Luckily for all those affected families, said Bragg, is the fact that there are numerous public and private institutions in Maine that are willing to help. That’s why Bragg, along with his family and friends, will participate in the annual Walk for Autism on Sunday in Bangor. Similar events are scheduled for Farmington and Biddeford.
In addition to being a commemoration of national Autism Awareness Month, the walks are the biggest fundraiser of the year for the Autism Society of Maine. For the Braggs, the walk is about spreading the most important commodity for a family with an autistic child: hope.
“The biggest reason we’re doing this is for anyone with safety concerns to realize there are things and groups out there that can help,” said Bragg.
Debbie Bragg said one of her goals for Josh is for him to be safe and recognize danger.
“He’ll just pull the oven door open without checking if it’s on or not,” she said. “You have to watch him all the time. It’s not so much a hardship, but it is tiring.”
Still, she says he’s a well-behaved kid “90 percent of the time.” Among his joys are swinging — which is why there’s a swing in the family room — and cuddling with family members.
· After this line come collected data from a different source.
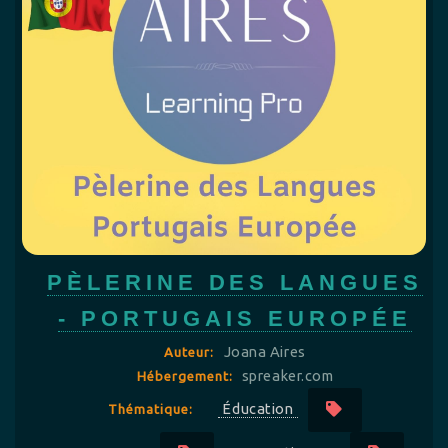
PÈLERINE DES LANGUES
- PORTUGAIS EUROPÉE
Joana Aires
Auteur:
spreaker.com
Hébergement:
Éducation
Thématique: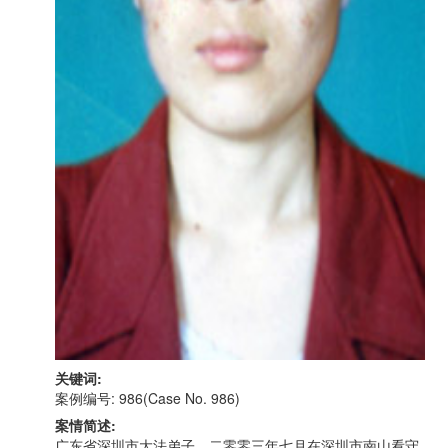
关键词:
案例编号: 986(Case No. 986)
案情简述:
广东省深圳市大法弟子。二零零三年七月在深圳市南山看守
Recently, Josh began playing with his siblings after years of playing alone.
“That was a big milestone,” said Debbie.
Cathy Dionne, director of programs for the Autism Society of Maine, described her organization as a clearinghouse of services for people of all ages, ranging from a summer camp for children to one-on-one in-home consultations with autism experts. Dionne said the walk’s most important role is reaching out.
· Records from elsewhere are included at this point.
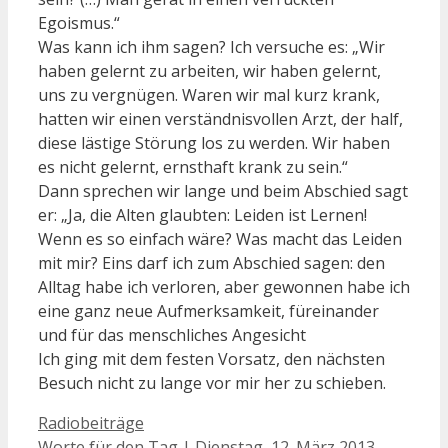
Egoismus.“
Was kann ich ihm sagen? Ich versuche es: „Wir
haben gelernt zu arbeiten, wir haben gelernt,
uns zu vergnügen. Waren wir mal kurz krank,
hatten wir einen verständnisvollen Arzt, der half,
diese lästige Störung los zu werden. Wir haben
es nicht gelernt, ernsthaft krank zu sein.“
Dann sprechen wir lange und beim Abschied sagt
er: „Ja, die Alten glaubten: Leiden ist Lernen!
Wenn es so einfach wäre? Was macht das Leiden
mit mir? Eins darf ich zum Abschied sagen: den
Alltag habe ich verloren, aber gewonnen habe ich
eine ganz neue Aufmerksamkeit, füreinander
und für das menschliches Angesicht
Ich ging mit dem festen Vorsatz, den nächsten
Besuch nicht zu lange vor mir her zu schieben.
Kategorien
Radiobeiträge
Beitrags-
Worte für den Tag | Dienstag, 12. März 2013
“It’s a way for families to come together and share experiences,” she said. “They don’t get to share that very often but they often leave the event feeling more hopeful and inspired.”
Registration for the approximately 2-mile Walk for Autism begins at 11 a.m. Sunday at Mt. Blue High School in Farmington, University of New England in Biddeford and at the University College of Bangor’s fitness center. Walkers who wish to collect money for the Autism Society of Maine can download pledge sheets at the organization’s website, www.asmonline.org.
“We really want to spread the word of hope that autism is treatable,” said Dionne.
The Braggs are unsure of what the future holds for their son. Jeremy Bragg, a baseball coach in the Newport area, doesn’t know whether Josh will ever swing a bat — or even watch one of his siblings swing a bat. More important, though, Jeremy Bragg yearns for a simple conversation with Josh.
“I can’t wait until the day I can talk to him,” he said. “That’s my biggest hope and I’ll never give up on him.”